◆ **REQUISITOS DA TAREFA**
1) Atualize o trecho do texto sobre a integração de Portugal na Europa que começa em "Mas antes de" e termina em "nossos sectores tradicionais.", reproduzindo-o com "Fundo Monetário Internacional" substituído por "FMI".
2) Prossiga a redação do texto sobre a integração de Portugal na Europa a partir da última frase apresentada.

##### PÁGINA #####

Mas antes de suspirarmos pela liberdade e autonomia é importante saber o que poderíamos e saberíamos fazer com elas.

Temos, enquanto regime democrático, uma curta experiência fora da União Europeia. Durou cerca de uma década e foi suficientemente atribulada para não deixar saudades: dois resgates do Fundo Monetário Internacional, inflação elevada, pobreza, uma economia subdesenvolvida, altamente regulamentada e estatizada e pouco ou nada competitiva, empresas obsoletas e atrasadas – por exemplo, o trabalho infantil era uma vergonhosa chaga em muitos dos nossos sectores tradicionais.

O progresso e a modernização chegaram, precisamente, com a adesão à então CEE e por força da necessidade de lá chegar.

Os dois períodos de maior crescimento económico e de convergência com a Europa que tivemos desde o início dos anos 70 estão inequivocamente associados a dois momentos do processo de integração. O primeiro, na última metade da década de 80 e início da de 90, foi a própria adesão à CEE, as reformas económicas e sociais que esse passo induziu e o investimento com a preciosa ajuda dos fundos comunitários.

O segundo, na segunda metade da década de 90, foi a caminhada para o euro, com metas impostas e vigiadas por Bruxelas, e a consequente credibilização do país que levou a uma quebra de taxas de juro que deu folga para tudo – até demais, como agora sabemos.

Penso que será consensual que fora da Europa o nosso destino teria sido muito pior, mesmo apesar da crise da última década, do resgate e da austeridade.

E hoje, após 30 anos de integração, estamos melhor preparados do que estávamos então para conseguirmos viver condignamente fora da União? Não me parece.

O grande falhanço da nossa vida democrática e da nossa integração está na incapacidade que temos demonstrado para reformar as nossas instituições e as nossas elites.

##### INFORMAÇÃO FORNECIDA #####

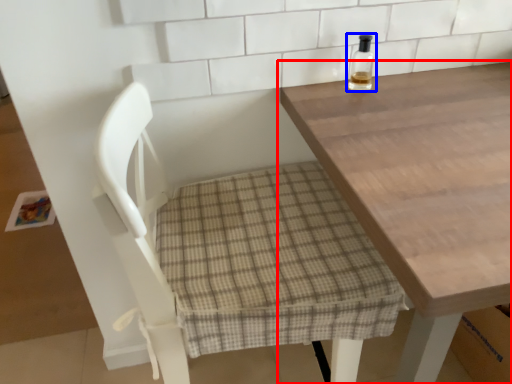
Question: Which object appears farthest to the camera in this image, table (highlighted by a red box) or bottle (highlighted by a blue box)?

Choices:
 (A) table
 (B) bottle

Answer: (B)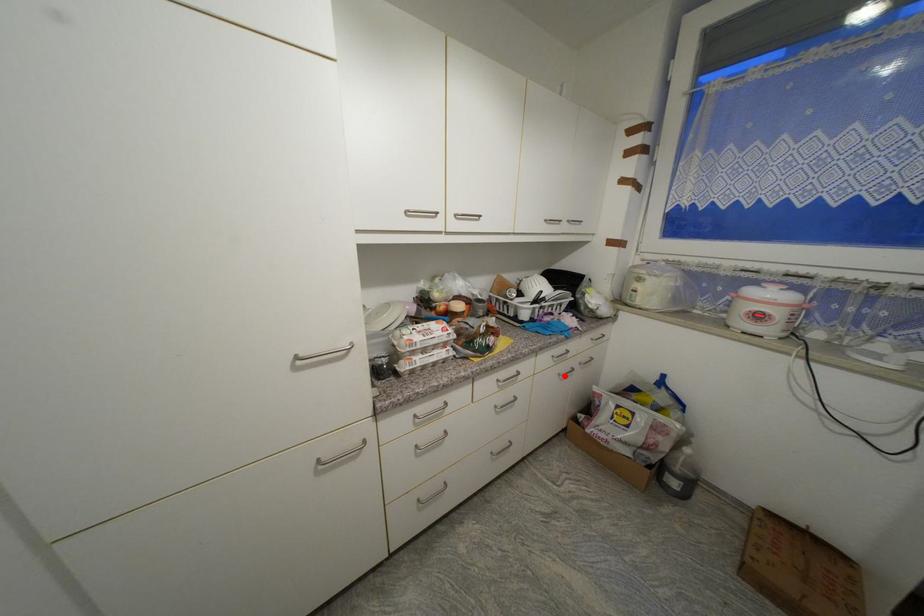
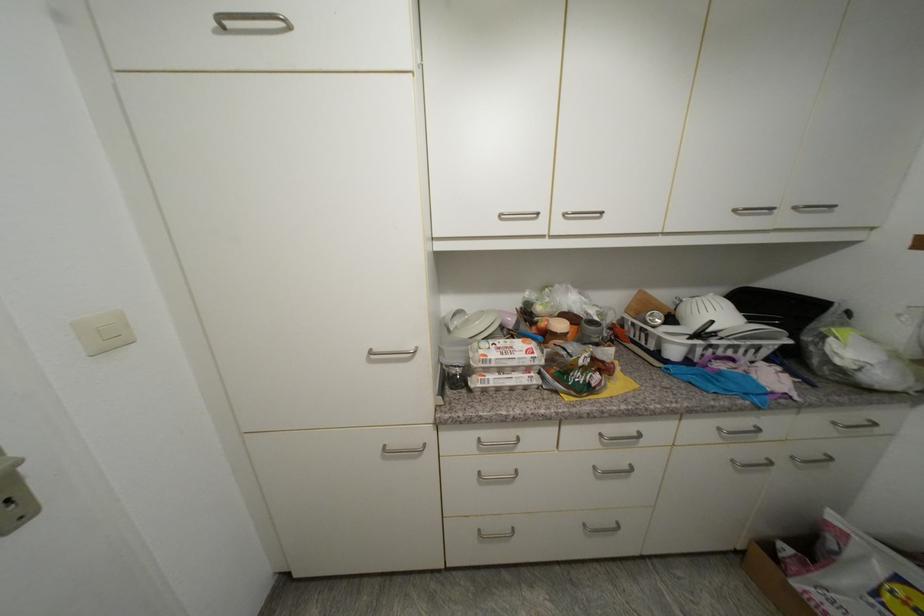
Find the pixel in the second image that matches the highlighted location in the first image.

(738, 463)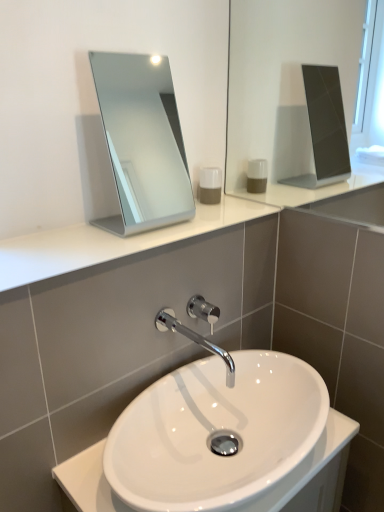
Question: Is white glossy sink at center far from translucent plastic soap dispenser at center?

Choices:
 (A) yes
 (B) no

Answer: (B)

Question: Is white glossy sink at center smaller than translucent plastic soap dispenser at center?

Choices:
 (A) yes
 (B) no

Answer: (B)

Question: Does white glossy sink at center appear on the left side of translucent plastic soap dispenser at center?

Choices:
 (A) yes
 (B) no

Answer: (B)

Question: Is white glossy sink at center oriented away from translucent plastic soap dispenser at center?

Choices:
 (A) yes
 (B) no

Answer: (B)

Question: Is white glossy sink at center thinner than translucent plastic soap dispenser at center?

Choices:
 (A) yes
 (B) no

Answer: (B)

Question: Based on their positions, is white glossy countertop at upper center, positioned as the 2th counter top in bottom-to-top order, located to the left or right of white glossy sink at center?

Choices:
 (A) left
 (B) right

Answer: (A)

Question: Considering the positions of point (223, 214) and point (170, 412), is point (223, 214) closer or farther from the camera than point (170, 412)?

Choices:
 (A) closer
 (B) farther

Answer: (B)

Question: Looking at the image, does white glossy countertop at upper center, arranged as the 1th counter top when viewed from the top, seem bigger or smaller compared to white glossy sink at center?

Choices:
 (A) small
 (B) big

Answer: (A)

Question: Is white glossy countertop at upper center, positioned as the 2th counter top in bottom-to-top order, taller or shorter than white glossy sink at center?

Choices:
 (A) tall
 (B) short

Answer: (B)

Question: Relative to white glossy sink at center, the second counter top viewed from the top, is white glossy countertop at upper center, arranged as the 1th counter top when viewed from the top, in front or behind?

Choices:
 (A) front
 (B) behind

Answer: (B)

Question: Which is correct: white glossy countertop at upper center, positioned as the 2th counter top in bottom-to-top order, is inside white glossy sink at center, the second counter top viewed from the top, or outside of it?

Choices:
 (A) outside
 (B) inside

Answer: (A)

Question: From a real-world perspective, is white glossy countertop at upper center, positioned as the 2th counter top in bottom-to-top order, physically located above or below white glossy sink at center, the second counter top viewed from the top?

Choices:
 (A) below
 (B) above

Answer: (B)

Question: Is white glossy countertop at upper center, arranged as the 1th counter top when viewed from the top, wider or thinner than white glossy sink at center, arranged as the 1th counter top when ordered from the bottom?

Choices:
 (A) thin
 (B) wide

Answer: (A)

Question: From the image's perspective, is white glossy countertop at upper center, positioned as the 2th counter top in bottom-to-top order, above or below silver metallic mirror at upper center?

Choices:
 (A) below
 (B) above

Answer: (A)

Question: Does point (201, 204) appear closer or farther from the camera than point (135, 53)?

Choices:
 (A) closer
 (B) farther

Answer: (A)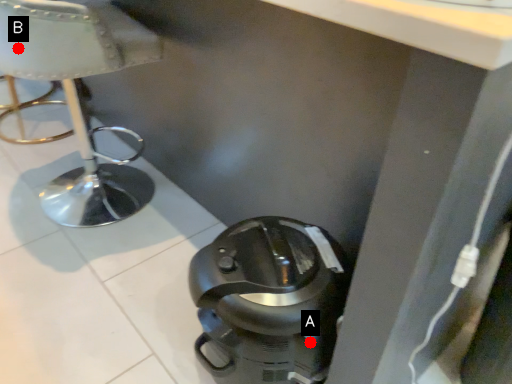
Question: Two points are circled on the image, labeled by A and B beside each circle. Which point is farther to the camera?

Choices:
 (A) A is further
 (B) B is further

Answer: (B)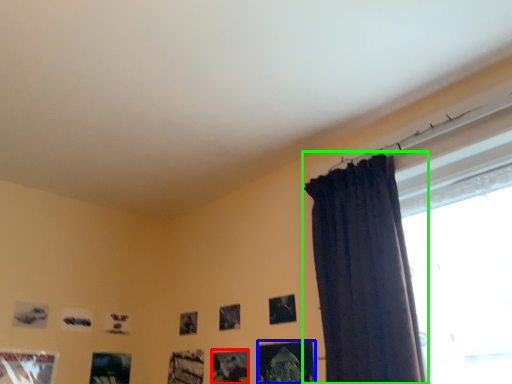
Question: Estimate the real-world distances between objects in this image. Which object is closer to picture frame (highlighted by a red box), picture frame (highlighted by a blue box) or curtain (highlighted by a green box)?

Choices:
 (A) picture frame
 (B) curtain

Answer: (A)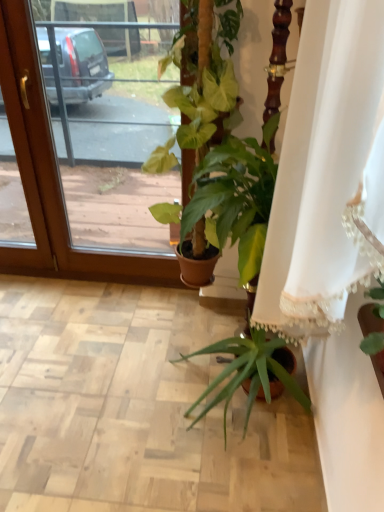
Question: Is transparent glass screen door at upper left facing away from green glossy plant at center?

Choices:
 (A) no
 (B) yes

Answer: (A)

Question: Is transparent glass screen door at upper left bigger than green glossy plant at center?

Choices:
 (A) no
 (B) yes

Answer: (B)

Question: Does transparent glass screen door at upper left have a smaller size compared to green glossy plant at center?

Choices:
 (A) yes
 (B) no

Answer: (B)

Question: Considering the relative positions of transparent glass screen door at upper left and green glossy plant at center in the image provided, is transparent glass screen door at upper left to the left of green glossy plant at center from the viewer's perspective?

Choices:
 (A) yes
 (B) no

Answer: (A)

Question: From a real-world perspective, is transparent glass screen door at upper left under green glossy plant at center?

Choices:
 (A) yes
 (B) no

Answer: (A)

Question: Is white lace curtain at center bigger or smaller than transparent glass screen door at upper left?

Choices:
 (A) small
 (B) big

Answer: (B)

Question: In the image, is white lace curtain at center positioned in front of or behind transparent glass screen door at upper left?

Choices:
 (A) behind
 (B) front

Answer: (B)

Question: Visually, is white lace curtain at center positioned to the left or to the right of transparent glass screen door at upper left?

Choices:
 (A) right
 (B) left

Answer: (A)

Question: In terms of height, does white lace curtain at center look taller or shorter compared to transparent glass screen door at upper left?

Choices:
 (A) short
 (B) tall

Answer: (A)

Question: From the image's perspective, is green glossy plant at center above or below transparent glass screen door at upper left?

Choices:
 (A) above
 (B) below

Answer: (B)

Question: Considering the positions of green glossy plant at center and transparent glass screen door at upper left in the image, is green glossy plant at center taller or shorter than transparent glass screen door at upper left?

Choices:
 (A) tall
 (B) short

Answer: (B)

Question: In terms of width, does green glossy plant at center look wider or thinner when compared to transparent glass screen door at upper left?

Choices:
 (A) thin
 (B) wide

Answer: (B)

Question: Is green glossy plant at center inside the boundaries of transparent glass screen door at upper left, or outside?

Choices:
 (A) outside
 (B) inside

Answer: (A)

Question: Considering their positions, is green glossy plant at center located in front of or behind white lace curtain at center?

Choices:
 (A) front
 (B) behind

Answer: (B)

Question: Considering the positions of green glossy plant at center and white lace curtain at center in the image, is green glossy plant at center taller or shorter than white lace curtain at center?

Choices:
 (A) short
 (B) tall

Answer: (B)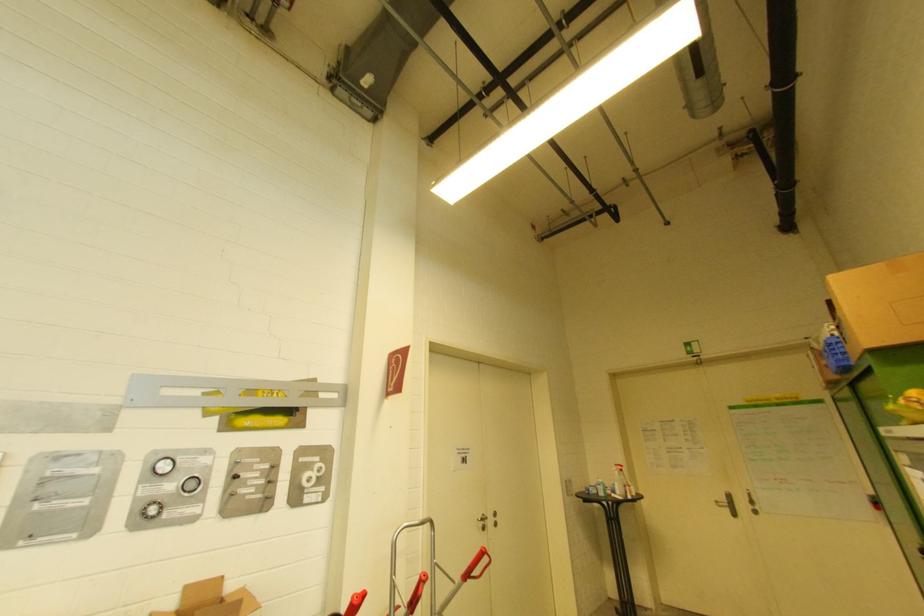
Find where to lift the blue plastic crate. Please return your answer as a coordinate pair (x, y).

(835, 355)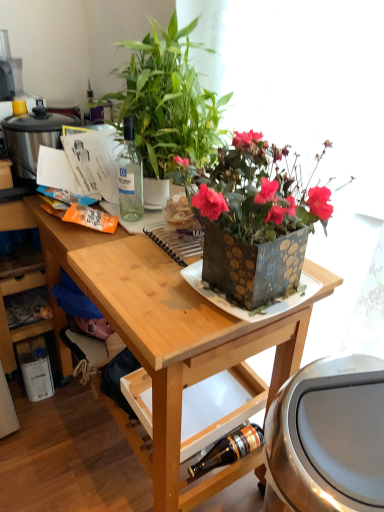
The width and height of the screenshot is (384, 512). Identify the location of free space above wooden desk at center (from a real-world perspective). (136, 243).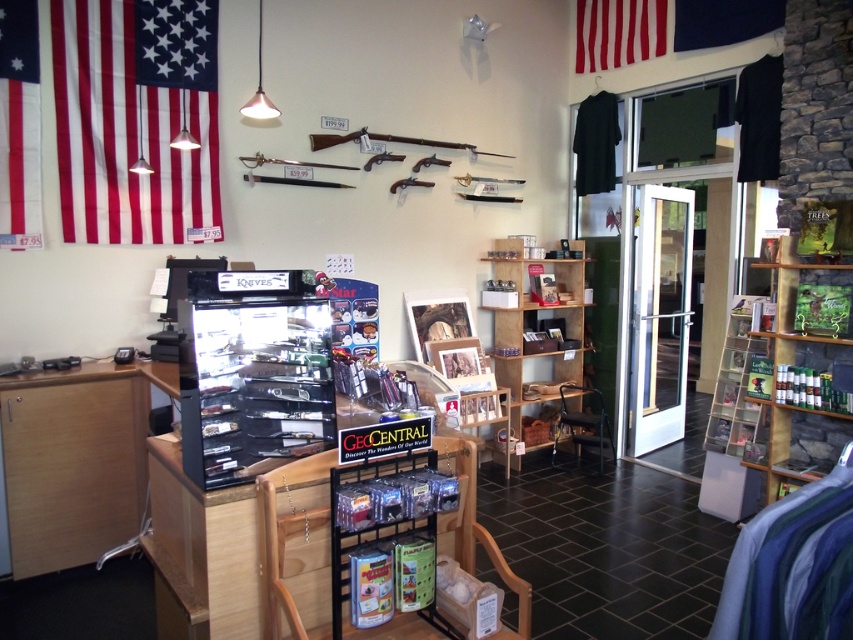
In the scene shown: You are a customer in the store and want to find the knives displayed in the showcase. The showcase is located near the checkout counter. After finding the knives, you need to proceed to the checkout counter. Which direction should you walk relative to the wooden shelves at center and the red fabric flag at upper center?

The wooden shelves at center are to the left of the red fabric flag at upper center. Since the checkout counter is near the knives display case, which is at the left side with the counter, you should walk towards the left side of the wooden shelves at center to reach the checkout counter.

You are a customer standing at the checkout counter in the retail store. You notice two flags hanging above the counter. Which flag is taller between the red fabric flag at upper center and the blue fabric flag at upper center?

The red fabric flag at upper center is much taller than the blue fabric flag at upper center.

#####

◆ **RESPOSTAS ESPERADAS**
1)
Mas antes de suspirarmos pela liberdade e autonomia é importante saber o que poderíamos e saberíamos fazer com elas.

Temos, enquanto regime democrático, uma curta experiência fora da União Europeia. Durou cerca de uma década e foi suficientemente atribulada para não deixar saudades: dois resgates do FMI, inflação elevada, pobreza, uma economia subdesenvolvida, altamente regulamentada e estatizada e pouco ou nada competitiva, empresas obsoletas e atrasadas – por exemplo, o trabalho infantil era uma vergonhosa chaga em muitos dos nossos sectores tradicionais.

2)
Todos os dias vamos tendo sinais disso. Quando discutimos a Caixa Geral de Depósitos ou puxamos o fio das ligações do Grupo Espírito Santo. Quando percebemos que os governantes continuam sempre mais preocupados com a próxima eleição do que com a próxima geração — duas excepções: o governo de Bloco Central liderado por Mário Soares em 1983-85 e o de Passos Coelho, que tiveram que lidar com um resgate e fazer o país recuperar a soberania financeira e económica à custa de medidas draconianas. Quando assistimos passivamente ao acumular de casos motivados pela porta giratória entre funções públicas e cargos privados. Quando convivemos com finanças partidárias e financiamentos de campanhas eleitorais que são uma mentira que gostamos de manter. Quando olhamos para a Justiça e a vemos lenta, burocrática e mais preocupada com as suas corporações do que em servir os cidadãos de forma digna. Quando continuamos sem resolver eficazmente a questão das incompatibilidades entre cargos públicos e privados, fazendo do Parlamento muitas vezes um centro de representação de interesses ilegítimos. Quando falhamos em dar estabilidade ao essencial da política fiscal ou das regras do ensino e programas curriculares. Quando mantemos à mesa do orçamento os mais diversos interesses parcelares, que vão de grupos económicos que preferem viver de rendas a corporações representadas por sindicatos.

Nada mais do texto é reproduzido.